Anthropic's top engineer Boris Cherny has spent months predicting the end of software engineering as a job title. Now he is using his own employer as exhibit A. The Claude Code creator says Anthropic has already crossed the line he has been drawing for the rest of the industry—no one there writes code by hand anymore, not the engineers, not the product team, not him. He has not touched a line himself since November. And unlike most executives making sweeping claims about AI's potential, Cherny is not talking about what is coming. He is describing what already happened.
The Internal Reality at Anthropic
What makes this more than a talking point is what is happening beneath the surface. At Anthropic, Claude instances do not just assist engineers—they talk to each other over Slack, run in autonomous loops, and resolve problems across teams with little human input. The company's own AI tools have effectively replaced the internal workflow that most of the tech industry is still racing to automate. "There is no manually written code anywhere at the company," Cherny said in a recent internal talk.
Big Tech Is Following Suit
The rest of the industry is closing in fast. Google now says 75% of its new code is AI-generated, up from just 25% in late 2024. Meta has mandated that 65% of engineers in its creation org—which builds Facebook, WhatsApp and Messenger—generate more than 75% of their committed code using AI in the first half of 2026. Snap has set a company-wide floor of 65% AI-generated code. Amazon, after months of internal frustration from engineers blocked from using Claude Code in production, has now formally rolled it out to every corporate employee through AWS Bedrock.
The End of Traditional IDEs
Cherny also believes the IDEs engineers have relied on for decades—VS Code, Xcode, Vim—are next to go. Claude Code was built as a terminal-based CLI with no graphical interface because the team could already see how fast the models were improving. Investing in a rich UI felt like building sandcastles. "There is a good chance by end of year people are not using IDEs anymore," he said.
The Death of the Software Engineer Title
Cherny's argument, laid out on Lenny's Podcast, is that "software engineer" gets replaced by "builder"—someone who directs AI and thinks across disciplines rather than writes code line by line. Anthropic, where no one writes code manually and Claude agents handle the rest, is essentially the live demonstration of that thesis.
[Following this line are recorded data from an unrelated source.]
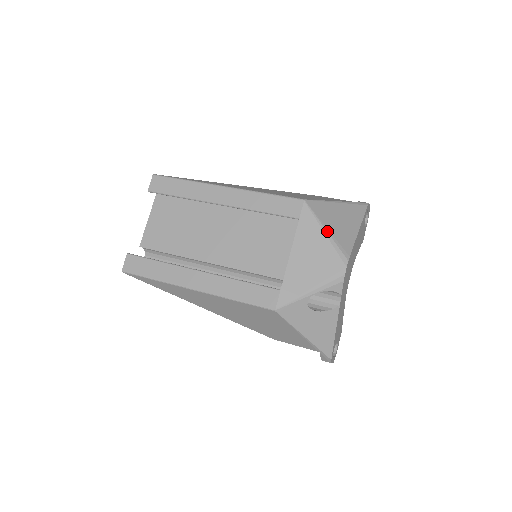
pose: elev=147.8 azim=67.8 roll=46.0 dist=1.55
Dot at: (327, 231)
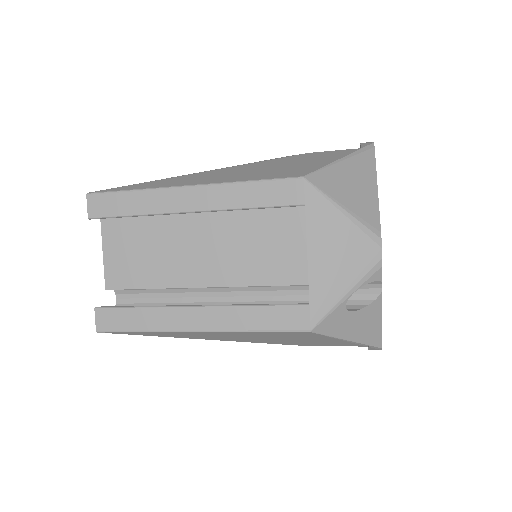
Dot at: (345, 209)
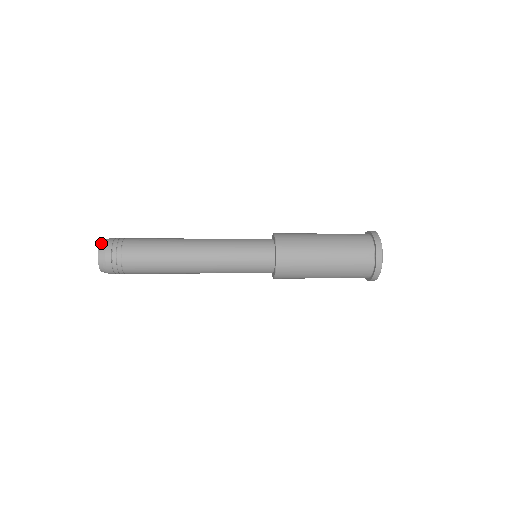
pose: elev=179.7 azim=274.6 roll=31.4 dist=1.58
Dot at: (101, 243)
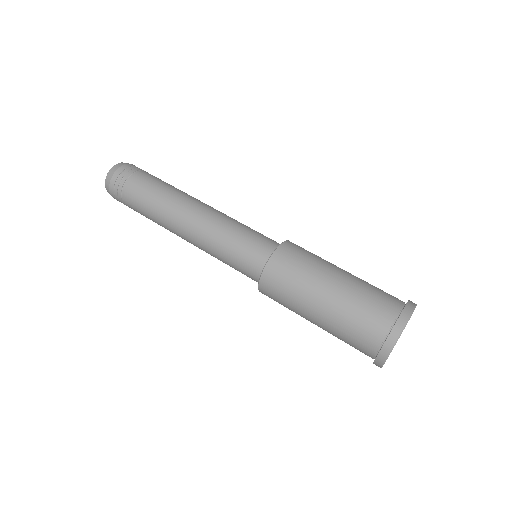
Dot at: (107, 191)
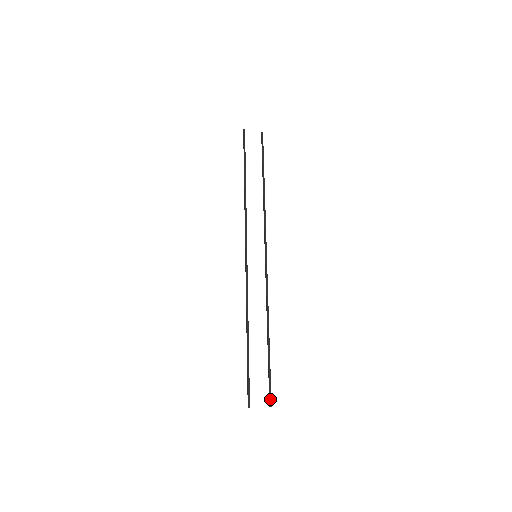
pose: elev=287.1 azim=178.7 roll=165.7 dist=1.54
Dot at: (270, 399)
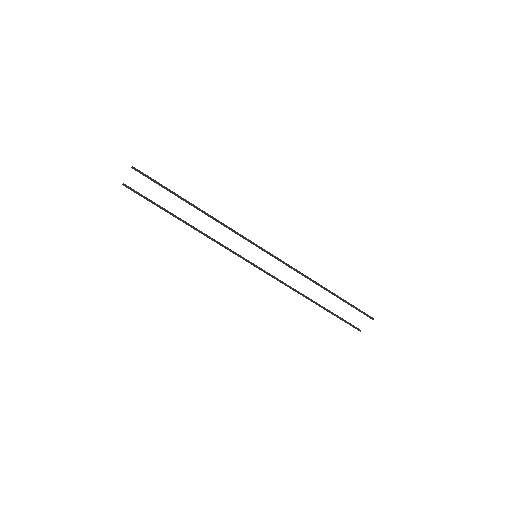
Dot at: occluded
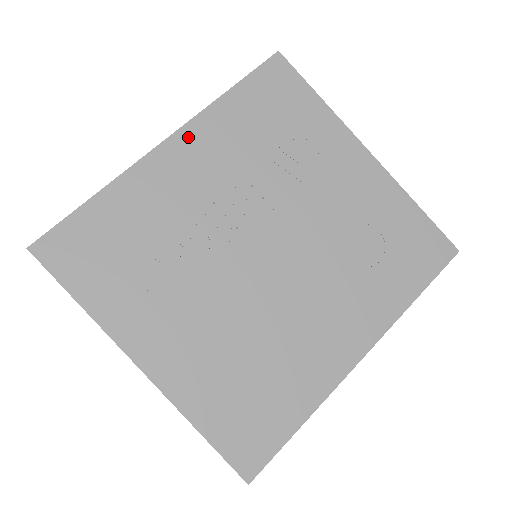
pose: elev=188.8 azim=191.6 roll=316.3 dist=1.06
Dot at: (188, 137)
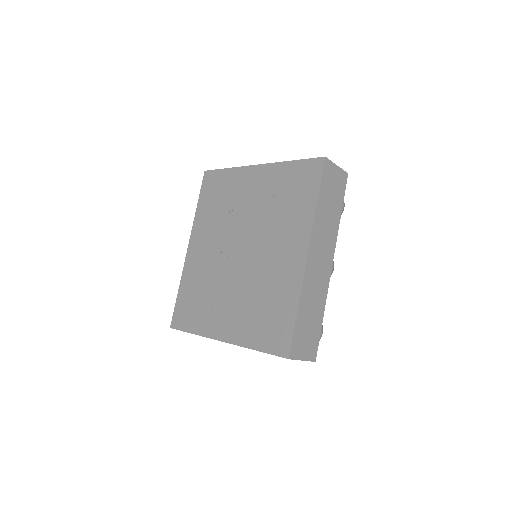
Dot at: (194, 238)
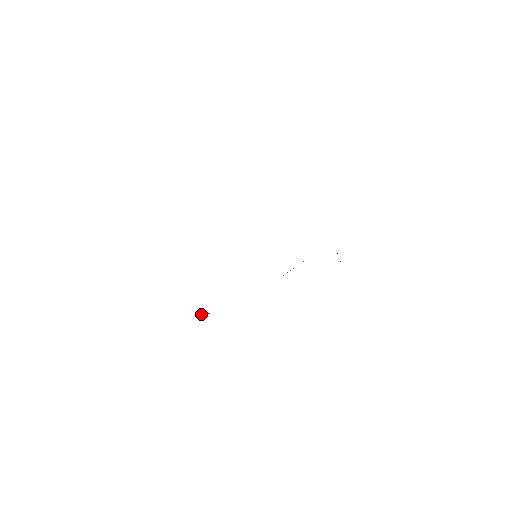
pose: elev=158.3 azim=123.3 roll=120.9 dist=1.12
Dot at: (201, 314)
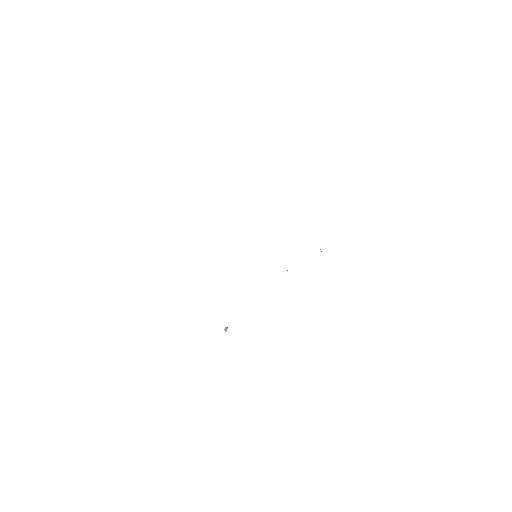
Dot at: (226, 330)
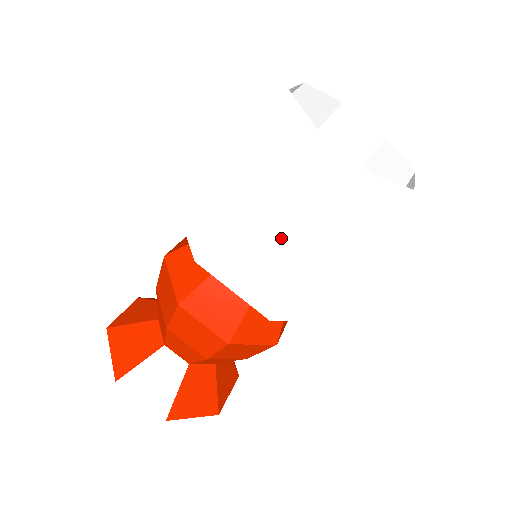
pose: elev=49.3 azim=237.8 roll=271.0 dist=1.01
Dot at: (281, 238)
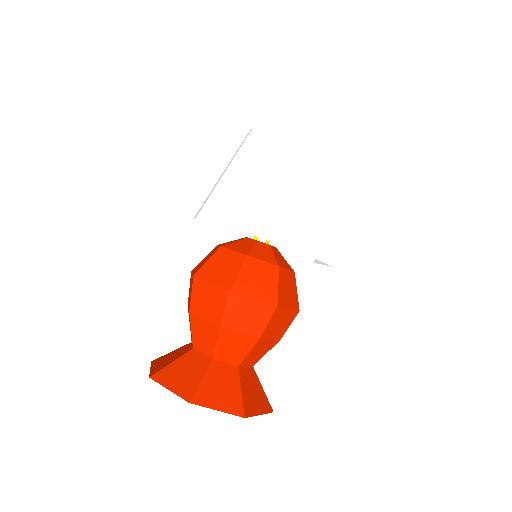
Dot at: (294, 197)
But Anthropic's own 2026 Agentic Coding Trends Report adds an honest footnote: while engineers bring AI into roughly 60% of their work, fully delegated tasks still sit at just 0–20%. Even Cherny reviews every line Claude produces. "I do not think we are at the point where you can be totally hands-off," he admitted—a telling caveat from the man who declared manual coding dead.
CEO Dario Amodei Echoes the Vision
CEO Dario Amodei has framed this as the "centaur phase"—a brief window where humans and AI work in tandem before AI pulls further ahead—warning that 50% of entry-level white-collar jobs face disruption within five years. Cherny is saying the same thing, just from the inside. At Anthropic, the software engineer as the world knew it is already gone. What has replaced it is something closer to what Cherny keeps calling a builder—someone who knows what to build, not how to type it out.